**EXERCISE INPUT:**
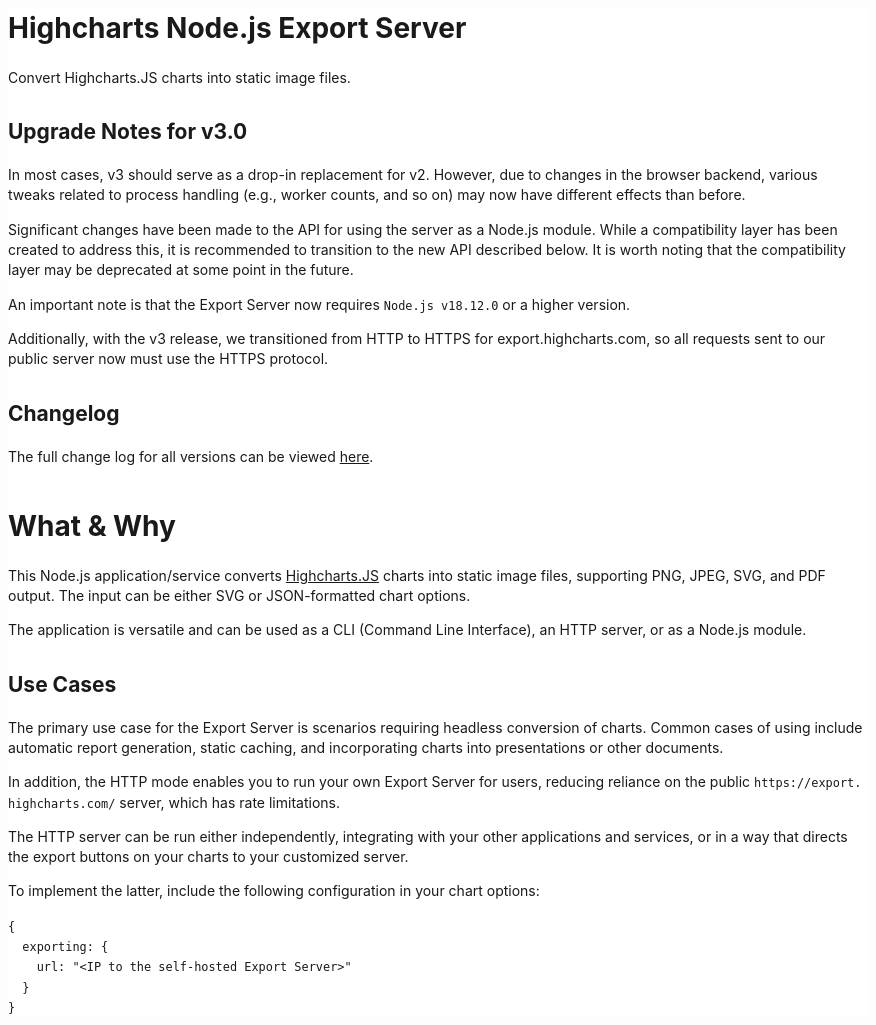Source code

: # Highcharts Node.js Export Server

Convert Highcharts.JS charts into static image files.

## Upgrade Notes for v3.0

In most cases, v3 should serve as a drop-in replacement for v2. However, due to changes in the browser backend, various tweaks related to process handling (e.g., worker counts, and so on) may now have different effects than before.

Significant changes have been made to the API for using the server as a Node.js module. While a compatibility layer has been created to address this, it is recommended to transition to the new API described below. It is worth noting that the compatibility layer may be deprecated at some point in the future.

An important note is that the Export Server now requires `Node.js v18.12.0` or a higher version.

Additionally, with the v3 release, we transitioned from HTTP to HTTPS for export.highcharts.com, so all requests sent to our public server now must use the HTTPS protocol.

## Changelog

The full change log for all versions can be viewed [here](CHANGELOG.md).

# What & Why

This Node.js application/service converts [Highcharts.JS](http://highcharts.com) charts into static image files, supporting PNG, JPEG, SVG, and PDF output. The input can be either SVG or JSON-formatted chart options.

The application is versatile and can be used as a CLI (Command Line Interface), an HTTP server, or as a Node.js module.

## Use Cases

The primary use case for the Export Server is scenarios requiring headless conversion of charts. Common cases of using include automatic report generation, static caching, and incorporating charts into presentations or other documents.

In addition, the HTTP mode enables you to run your own Export Server for users, reducing reliance on the public `https://export.highcharts.com/` server, which has rate limitations.

The HTTP server can be run either independently, integrating with your other applications and services, or in a way that directs the export buttons on your charts to your customized server.

To implement the latter, include the following configuration in your chart options:

```
{
  exporting: {
    url: "<IP to the self-hosted Export Server>"
  }
}
```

**WORK TO BE COMPLETED:** Copy every line from the material in which the word "your" can be found.

**SOLUTION FOR THIS TASK:**
In addition, the HTTP mode enables you to run your own Export Server for users, reducing reliance on the public `https://export.highcharts.com/` server, which has rate limitations.
The HTTP server can be run either independently, integrating with your other applications and services, or in a way that directs the export buttons on your charts to your customized server.
To implement the latter, include the following configuration in your chart options:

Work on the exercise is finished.